What is needed: Given the records below, would you repeat exactly the lines that begin at the one containing "index dip: (107, 215)" and end at the one containing "middle mcp: (236, 224)", inclusive?

Information shown:
* * *
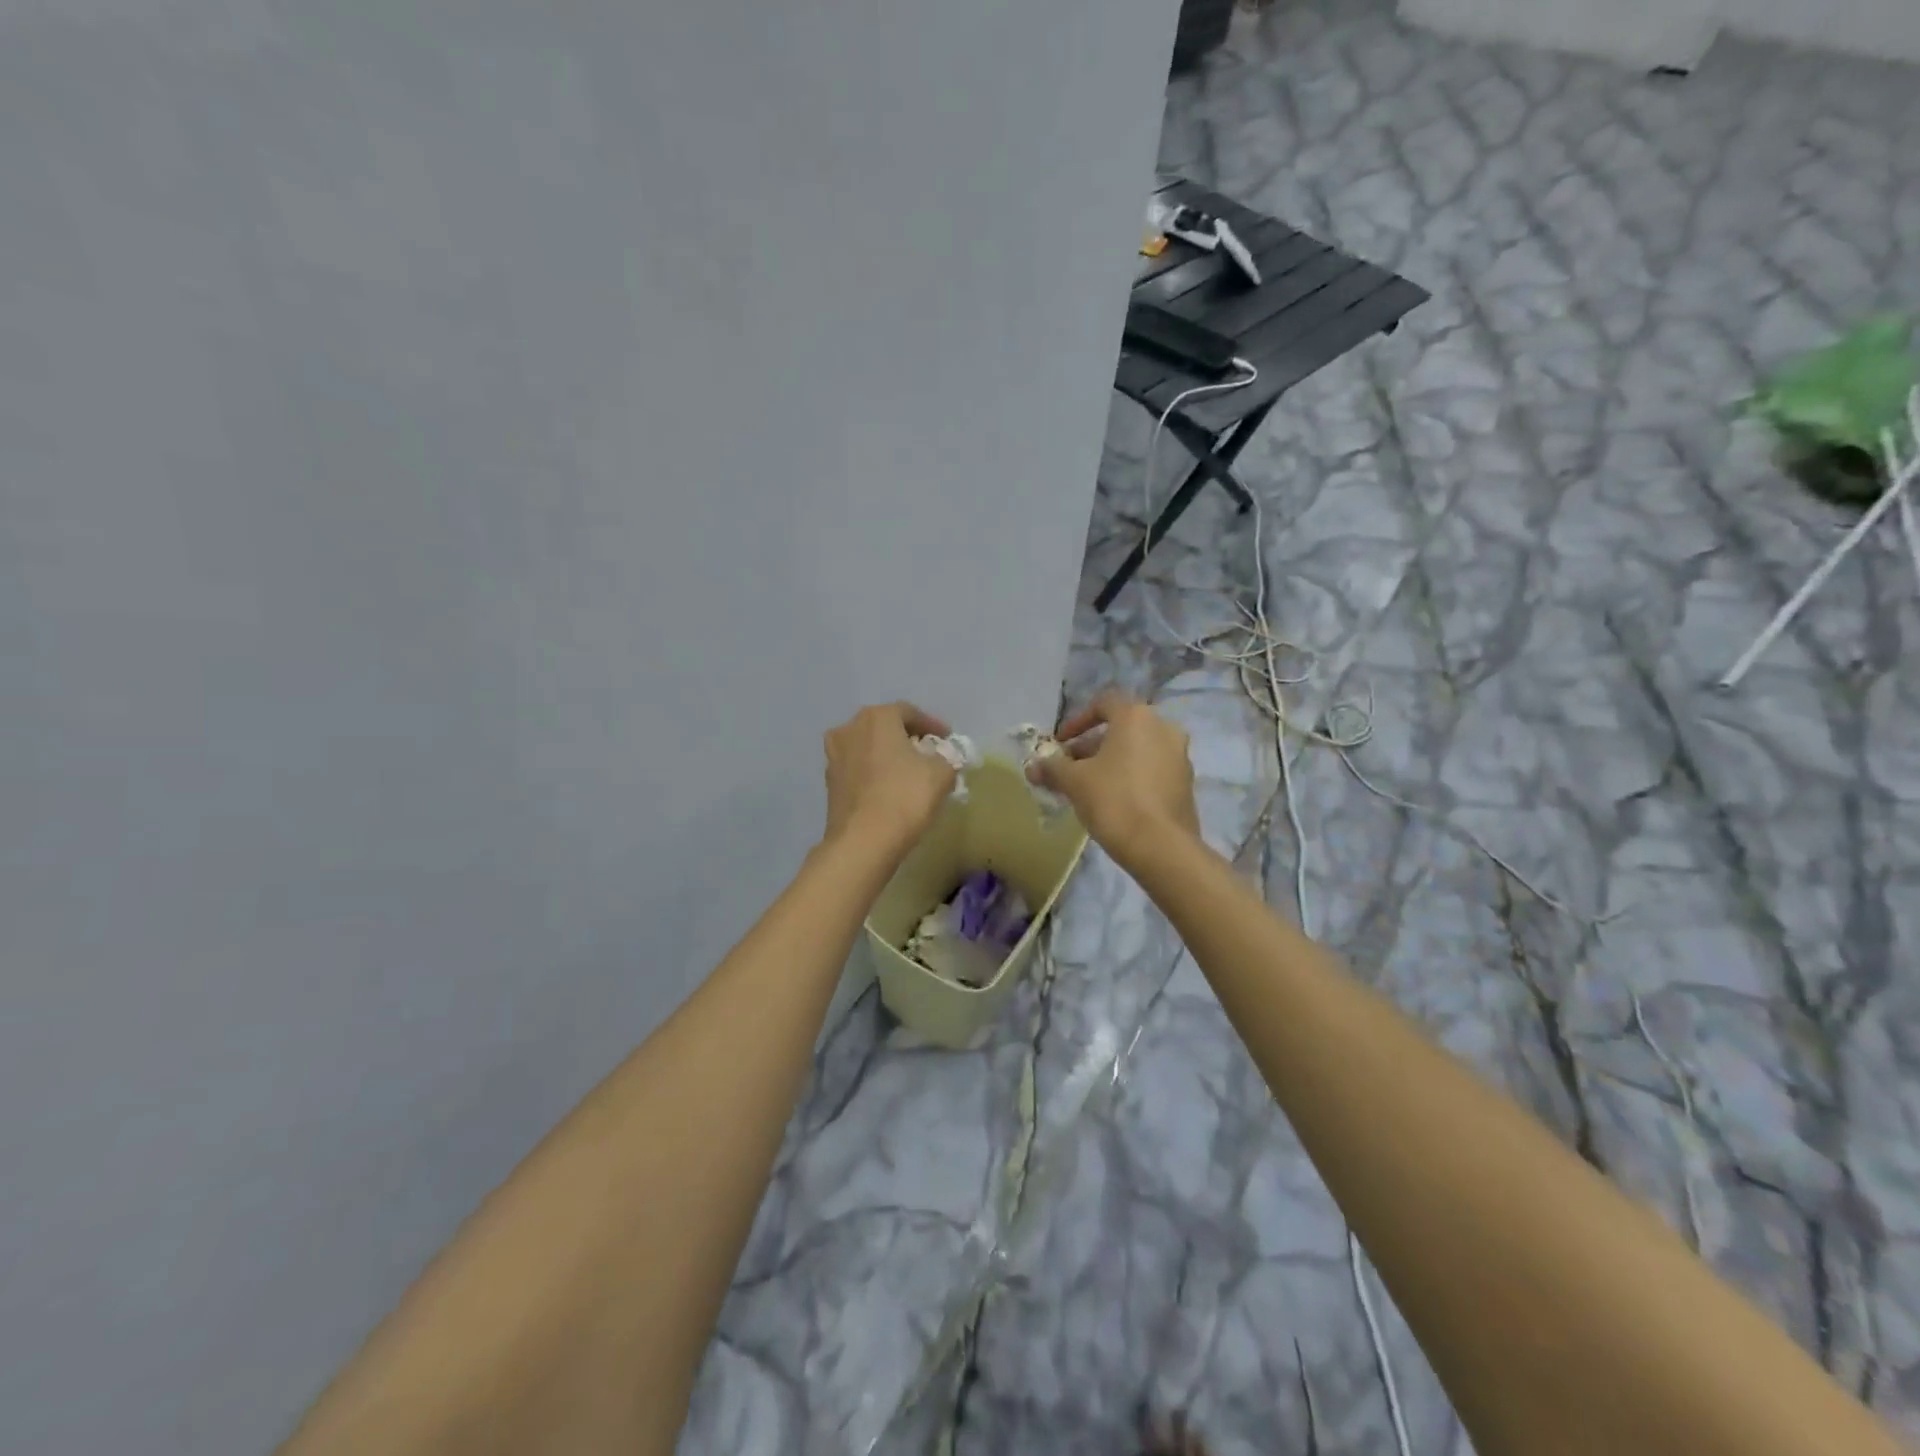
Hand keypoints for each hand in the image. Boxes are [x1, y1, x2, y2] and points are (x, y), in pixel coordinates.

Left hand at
* * *
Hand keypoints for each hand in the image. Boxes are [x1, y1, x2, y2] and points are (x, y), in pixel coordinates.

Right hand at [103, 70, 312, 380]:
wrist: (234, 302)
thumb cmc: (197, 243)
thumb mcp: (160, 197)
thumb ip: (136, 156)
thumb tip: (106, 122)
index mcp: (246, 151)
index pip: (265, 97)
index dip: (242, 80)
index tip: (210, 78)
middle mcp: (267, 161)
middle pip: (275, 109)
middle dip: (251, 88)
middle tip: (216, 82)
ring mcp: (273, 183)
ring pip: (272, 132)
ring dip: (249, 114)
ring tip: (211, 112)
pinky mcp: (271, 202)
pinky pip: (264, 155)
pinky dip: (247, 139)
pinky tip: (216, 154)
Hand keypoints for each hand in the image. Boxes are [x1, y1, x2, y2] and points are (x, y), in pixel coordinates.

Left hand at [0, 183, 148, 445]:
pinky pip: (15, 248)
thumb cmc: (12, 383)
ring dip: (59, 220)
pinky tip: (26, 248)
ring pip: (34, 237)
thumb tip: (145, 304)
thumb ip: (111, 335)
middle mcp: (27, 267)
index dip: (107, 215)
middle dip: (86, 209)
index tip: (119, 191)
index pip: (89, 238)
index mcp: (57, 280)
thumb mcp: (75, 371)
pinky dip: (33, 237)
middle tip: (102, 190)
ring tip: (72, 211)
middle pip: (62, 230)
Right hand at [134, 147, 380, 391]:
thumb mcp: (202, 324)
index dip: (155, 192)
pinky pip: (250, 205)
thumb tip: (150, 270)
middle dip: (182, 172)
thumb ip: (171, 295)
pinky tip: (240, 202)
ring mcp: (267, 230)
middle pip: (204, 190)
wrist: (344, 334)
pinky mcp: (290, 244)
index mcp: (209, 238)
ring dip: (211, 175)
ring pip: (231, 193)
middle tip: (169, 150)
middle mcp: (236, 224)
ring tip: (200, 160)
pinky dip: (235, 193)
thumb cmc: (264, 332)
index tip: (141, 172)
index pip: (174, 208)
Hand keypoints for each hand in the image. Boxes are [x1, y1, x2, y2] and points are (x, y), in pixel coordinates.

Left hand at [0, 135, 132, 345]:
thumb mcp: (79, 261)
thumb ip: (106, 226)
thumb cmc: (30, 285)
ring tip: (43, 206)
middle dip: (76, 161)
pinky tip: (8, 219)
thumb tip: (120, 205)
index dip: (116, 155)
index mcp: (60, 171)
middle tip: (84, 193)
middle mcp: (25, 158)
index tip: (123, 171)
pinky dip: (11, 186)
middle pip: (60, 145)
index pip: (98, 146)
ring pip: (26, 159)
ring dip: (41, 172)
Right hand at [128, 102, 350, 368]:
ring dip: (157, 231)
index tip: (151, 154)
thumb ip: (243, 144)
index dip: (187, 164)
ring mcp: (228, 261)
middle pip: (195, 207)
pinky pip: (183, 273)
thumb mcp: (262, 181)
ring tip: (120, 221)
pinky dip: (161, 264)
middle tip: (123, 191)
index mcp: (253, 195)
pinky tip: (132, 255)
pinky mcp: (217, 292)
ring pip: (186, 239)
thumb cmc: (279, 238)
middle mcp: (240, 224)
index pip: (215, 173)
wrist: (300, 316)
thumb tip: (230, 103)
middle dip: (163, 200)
* * *
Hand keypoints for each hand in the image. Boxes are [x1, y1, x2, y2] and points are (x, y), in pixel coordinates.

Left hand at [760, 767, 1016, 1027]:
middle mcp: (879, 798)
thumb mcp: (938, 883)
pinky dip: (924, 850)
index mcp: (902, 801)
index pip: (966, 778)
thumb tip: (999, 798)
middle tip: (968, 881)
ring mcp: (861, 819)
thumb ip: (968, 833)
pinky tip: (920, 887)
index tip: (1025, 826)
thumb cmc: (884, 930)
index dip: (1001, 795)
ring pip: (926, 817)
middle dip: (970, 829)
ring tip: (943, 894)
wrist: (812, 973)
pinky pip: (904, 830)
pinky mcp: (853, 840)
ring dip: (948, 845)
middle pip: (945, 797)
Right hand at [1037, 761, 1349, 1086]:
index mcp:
* * *
Solution:
index dip: (107, 215)
middle dip: (86, 209)
index tip: (119, 191)
index pip: (89, 238)
index mcp: (57, 280)
thumb mcp: (75, 371)
pinky dip: (33, 237)
middle tip: (102, 190)
ring tip: (72, 211)
middle pip: (62, 230)
Right hand at [134, 147, 380, 391]:
thumb mcp: (202, 324)
index dip: (155, 192)
pinky pip: (250, 205)
thumb tip: (150, 270)
middle dip: (182, 172)
thumb ip: (171, 295)
pinky tip: (240, 202)
ring mcp: (267, 230)
middle pip: (204, 190)
wrist: (344, 334)
pinky mcp: (290, 244)
index mcp: (209, 238)
ring dip: (211, 175)
ring pip: (231, 193)
middle tip: (169, 150)
middle mcp: (236, 224)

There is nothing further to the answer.